The union asserts that when members agreed to a 2 percent pay cut in 2011, the contract required the county to restore the reduction upon its reversal for nonunion workers. The county’s nonunion employees received a 2 percent pay raise in August. The SEIU did not receive an immediate pay raise, so the union filed a complaint with the Local Government Employee Management Relations Board.

As reported Wednesday by the Review-Journal’s Ben Botkin, the county says the 2011 agreement was rendered moot by a 2012 collective bargaining agreement, and that the raise would be restored through collective bargaining.

Nonetheless, at a Tuesday County Commission meeting, the county said it would give SEIU members a 2 percent raise if the union dropped the complaint. The county backed off an offer made last year — and rejected by the SEIU — that would have given union members a 2 percent raise and a separate 2 percent merit increase to eligible workers in exchange for the elimination of longevity pay for future county hires.

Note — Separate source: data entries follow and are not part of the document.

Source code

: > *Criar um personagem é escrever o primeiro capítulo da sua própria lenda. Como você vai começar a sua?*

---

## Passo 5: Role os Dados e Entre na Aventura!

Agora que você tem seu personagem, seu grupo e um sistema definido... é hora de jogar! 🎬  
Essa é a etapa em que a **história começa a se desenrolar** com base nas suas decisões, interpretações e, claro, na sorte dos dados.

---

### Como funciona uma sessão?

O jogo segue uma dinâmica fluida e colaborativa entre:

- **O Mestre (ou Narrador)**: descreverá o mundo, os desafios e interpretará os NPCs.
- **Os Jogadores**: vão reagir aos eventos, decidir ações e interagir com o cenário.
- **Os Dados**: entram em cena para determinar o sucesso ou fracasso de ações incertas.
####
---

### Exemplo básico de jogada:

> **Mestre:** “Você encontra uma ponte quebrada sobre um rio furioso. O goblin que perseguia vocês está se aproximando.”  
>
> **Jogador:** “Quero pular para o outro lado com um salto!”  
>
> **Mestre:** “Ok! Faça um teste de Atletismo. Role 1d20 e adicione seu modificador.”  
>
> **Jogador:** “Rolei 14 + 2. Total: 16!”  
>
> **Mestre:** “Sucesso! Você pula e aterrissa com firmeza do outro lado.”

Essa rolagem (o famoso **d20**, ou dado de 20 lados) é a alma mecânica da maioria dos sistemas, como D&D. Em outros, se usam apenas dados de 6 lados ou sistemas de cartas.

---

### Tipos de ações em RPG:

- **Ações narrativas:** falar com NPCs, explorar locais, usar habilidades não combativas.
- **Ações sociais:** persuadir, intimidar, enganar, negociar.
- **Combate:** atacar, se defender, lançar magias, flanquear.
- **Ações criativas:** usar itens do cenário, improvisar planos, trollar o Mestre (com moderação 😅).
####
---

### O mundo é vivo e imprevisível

It’s worth noting that, despite the 2 percent pay cut in 2011, SEIU Local 1107 workers have seen their pay increase by 13.5 percent since July 1, 2008. And the SEIU is demanding a new four-year contract that will boost every worker’s pay by more than 13 percent. Taxpayers can only dream of such largess.

Commission Chairman Steve Sisolak asked SEIU Local 1107 President Martin Bassick if the union would stick with its current contract demands if the county awarded a 2 percent raise outside collective bargaining. Mr. Bassick said the union would reduce its offer if the county honored the 2011 agreement.

That would be a huge leap of faith for the county, considering the financial stakes. SEIU members are already among the highest-paid local government workers in the country. They’d never take a hit outside the bargaining process, so why should taxpayers? The county doesn’t have the resources to be so generous. Settle this matter at the bargaining table.